A judge will render a decision Thursday regarding the English Montreal School Board's request for an injunction to block the transfer of two EMSB schools.

Education Minister Jean-Francois Roberge made the decision to transfer the schools to an overcrowded French school board last month.

The injunction is an effort by the EMSB to save General Vanier and John Paul I schools, but lawyers have been unclear on whether the injunction will prove successful, according to EMSB chair Angela Mancini.

Mancini said the board was left with no choice but to file the legal paperwork, and argues that Roberge didn't properly consult with the board, citing guarantees in the constitution regarding education rights for Quebec's anglophone minority.

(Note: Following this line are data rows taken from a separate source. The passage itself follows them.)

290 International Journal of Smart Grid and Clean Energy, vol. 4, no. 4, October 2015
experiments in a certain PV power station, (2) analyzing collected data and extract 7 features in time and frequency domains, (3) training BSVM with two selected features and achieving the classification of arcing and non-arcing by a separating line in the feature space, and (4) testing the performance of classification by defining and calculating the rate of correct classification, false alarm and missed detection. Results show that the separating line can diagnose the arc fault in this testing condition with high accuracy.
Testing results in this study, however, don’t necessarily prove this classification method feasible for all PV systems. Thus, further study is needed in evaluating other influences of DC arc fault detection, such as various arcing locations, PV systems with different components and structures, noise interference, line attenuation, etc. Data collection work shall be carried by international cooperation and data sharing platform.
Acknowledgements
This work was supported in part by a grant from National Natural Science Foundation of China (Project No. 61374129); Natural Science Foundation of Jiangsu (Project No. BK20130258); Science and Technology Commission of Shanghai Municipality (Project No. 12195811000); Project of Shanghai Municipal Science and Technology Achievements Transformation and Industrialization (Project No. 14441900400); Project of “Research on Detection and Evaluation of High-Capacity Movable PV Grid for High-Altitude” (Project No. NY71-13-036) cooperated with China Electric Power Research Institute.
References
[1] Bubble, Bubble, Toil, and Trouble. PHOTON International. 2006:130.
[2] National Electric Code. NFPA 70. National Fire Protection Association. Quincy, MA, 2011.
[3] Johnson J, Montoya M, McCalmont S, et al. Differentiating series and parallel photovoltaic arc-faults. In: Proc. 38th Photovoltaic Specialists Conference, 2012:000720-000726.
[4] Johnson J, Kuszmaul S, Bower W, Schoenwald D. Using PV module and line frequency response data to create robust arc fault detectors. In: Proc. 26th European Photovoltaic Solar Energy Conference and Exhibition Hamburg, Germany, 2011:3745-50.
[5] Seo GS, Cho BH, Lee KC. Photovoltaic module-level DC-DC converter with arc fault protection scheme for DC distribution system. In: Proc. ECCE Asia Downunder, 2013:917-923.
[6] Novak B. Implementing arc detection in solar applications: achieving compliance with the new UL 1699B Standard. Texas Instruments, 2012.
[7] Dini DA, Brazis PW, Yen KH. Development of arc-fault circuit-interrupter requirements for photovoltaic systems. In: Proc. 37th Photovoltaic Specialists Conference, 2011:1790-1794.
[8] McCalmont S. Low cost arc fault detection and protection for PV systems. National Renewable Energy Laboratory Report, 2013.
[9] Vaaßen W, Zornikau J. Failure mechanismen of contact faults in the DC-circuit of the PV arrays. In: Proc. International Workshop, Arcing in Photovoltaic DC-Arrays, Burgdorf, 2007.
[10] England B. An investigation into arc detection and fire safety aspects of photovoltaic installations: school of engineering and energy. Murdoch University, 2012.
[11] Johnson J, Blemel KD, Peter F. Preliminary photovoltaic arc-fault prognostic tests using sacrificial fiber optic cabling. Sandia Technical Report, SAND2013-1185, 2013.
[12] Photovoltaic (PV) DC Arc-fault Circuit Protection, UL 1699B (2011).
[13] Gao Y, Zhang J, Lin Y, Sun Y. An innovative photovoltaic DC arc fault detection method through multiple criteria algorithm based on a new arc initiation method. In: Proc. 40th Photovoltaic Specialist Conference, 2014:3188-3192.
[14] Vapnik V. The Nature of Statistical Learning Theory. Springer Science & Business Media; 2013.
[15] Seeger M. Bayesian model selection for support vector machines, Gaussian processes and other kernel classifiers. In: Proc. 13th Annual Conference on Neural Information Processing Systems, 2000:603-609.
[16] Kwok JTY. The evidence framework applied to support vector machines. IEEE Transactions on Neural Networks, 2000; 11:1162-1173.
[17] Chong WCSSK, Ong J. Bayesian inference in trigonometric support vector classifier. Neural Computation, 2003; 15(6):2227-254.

"Certainly if this works and we are granted the injunction and then ultimately a stay of a year, at least then we'll be able to proceed with our major school changes and make our own decisions as we originally had asked," said Mancini.

EMSB Vice-chair Joe Ortona said there is legal precedence supporting the EMSB.

"Constitutional rights apply all the time, in everything. We have the right to manage and control the curriculum and our buildings. That was from a Supreme Court decision in 1990, Mahe vs. Alberta and that was from a case brought by francophones in Alberta fighting for their constitutional rights," said Ortona.

 

If the challenge fails

Meanwhile on Tuesday the EMSB told parents from both schools that the province wants to transfer where their kids will be going in the fall.

If the injunction request is not successful then students, teachers, and staff from John Paul I High School will go to Laurier MacDonald High school. Students and staff from General Vanier elementary would go to Pierre de Coubertin elementary

That last choice by commissioners was the most controversial decision of the night, with many parents preferring Dante school because it is closer than Pierre de Coubertin.

However parents are very hopeful that a legal injunction will delay for a year the transfer of students, giving them enough time for a better alternative to be brought forward.

"We have to wait," said Lucia Bucca. "There are different contingency plans but maybe if the injunction doesn't go through they have other plans, other avenues to follow."